Citation: Shridhar K, Dhillon PK, Bowen L, Kinra S, Bharathi AV, et al. (2014) The Association between a Vegetarian Diet and Cardiovascular Disease (CVD) Risk Factors in India: The Indian Migration Study. PLoS ONE 9(10): e110586. doi:10.1371/journal.pone.0110586
Published: October 24, 2014

Abstract
Soy-whey-protein-dietBackground: Studies in the West have shown lower cardiovascular disease (CVD) risk among people taking a vegetarian diet, but these findings may be confounded and only a minority selects these diets. We evaluated the association between vegetarian diets (chosen by 35%) and CVD risk factors across four regions of India.
Methods: Study participants included urban migrants, their rural siblings and urban residents, of the Indian Migration Study from Lucknow, Nagpur, Hyderabad and Bangalore (n = 6555, mean age-40.9 yrs). Information on diet (validated interviewer-administered semi-quantitative food frequency questionnaire), tobacco, alcohol, physical history, medical history, as well as blood pressure, fasting blood and anthropometric measurements were collected. Vegetarians ate no eggs, fish, poultry or meat. Using robust standard error multivariate linear regression models, we investigated the association of vegetarian diets with blood cholesterol, low density lipoprotein (LDL), high density lipoprotein (HDL), triglycerides, fasting blood glucose (FBG), systolic (SBP) and diastolic blood pressure (DBP).

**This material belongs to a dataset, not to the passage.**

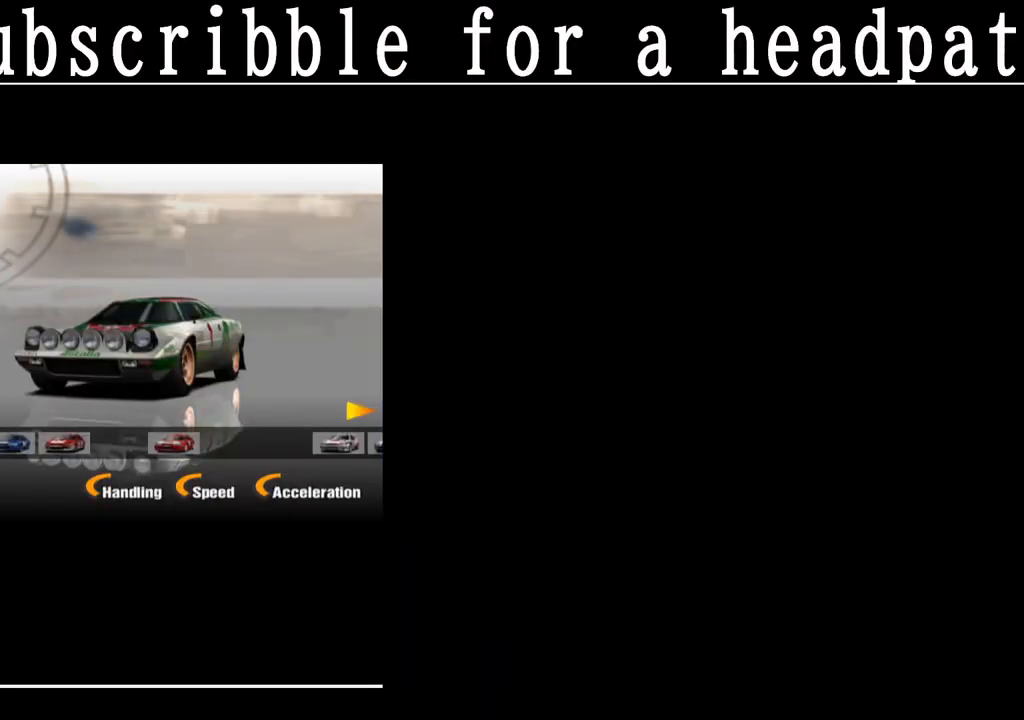
{"buttons": ["DPAD_RIGHT"], "left_stick": "center", "right_stick": "center", "events": [[17, "DPAD_LEFT", "up"], [333, "DPAD_RIGHT", "down"]]}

Results: Vegetarians (32.8% of the study population) did not differ from non-vegetarians with respect to age, use of smokeless tobacco, body mass index, and prevalence of diabetes or hypertension. Vegetarians had a higher standard of living and were less likely to smoke, drink alcohol (p<0.0001) and were less physically active (p = 0.04). In multivariate analysis, vegetarians had lower levels of total cholesterol (β = −0.1 mmol/L (95% CI: −0.03 to −0.2), p = 0.006), triglycerides (β = −0.05 mmol/L (95% CI: −0.007 to −0.01), p = 0.02), LDL (β = −0.06 mmol/L (95% CI: −0.005 to −0.1), p = 0.03) and lower DBP (β = −0.7 mmHg (95% CI: −1.2 to −0.07), p = 0.02). Vegetarians also had decreases in SBP (β = −0.9 mmHg (95% CI: −1.9 to 0.08), p = 0.07) and FBG level (β = −0.07 mmol/L (95% CI: −0.2 to 0.01), p = 0.09) when compared to non-vegetarians.
Conclusion: We found beneficial association of vegetarian diet with cardiovascular risk factors compared to non-vegetarian diet.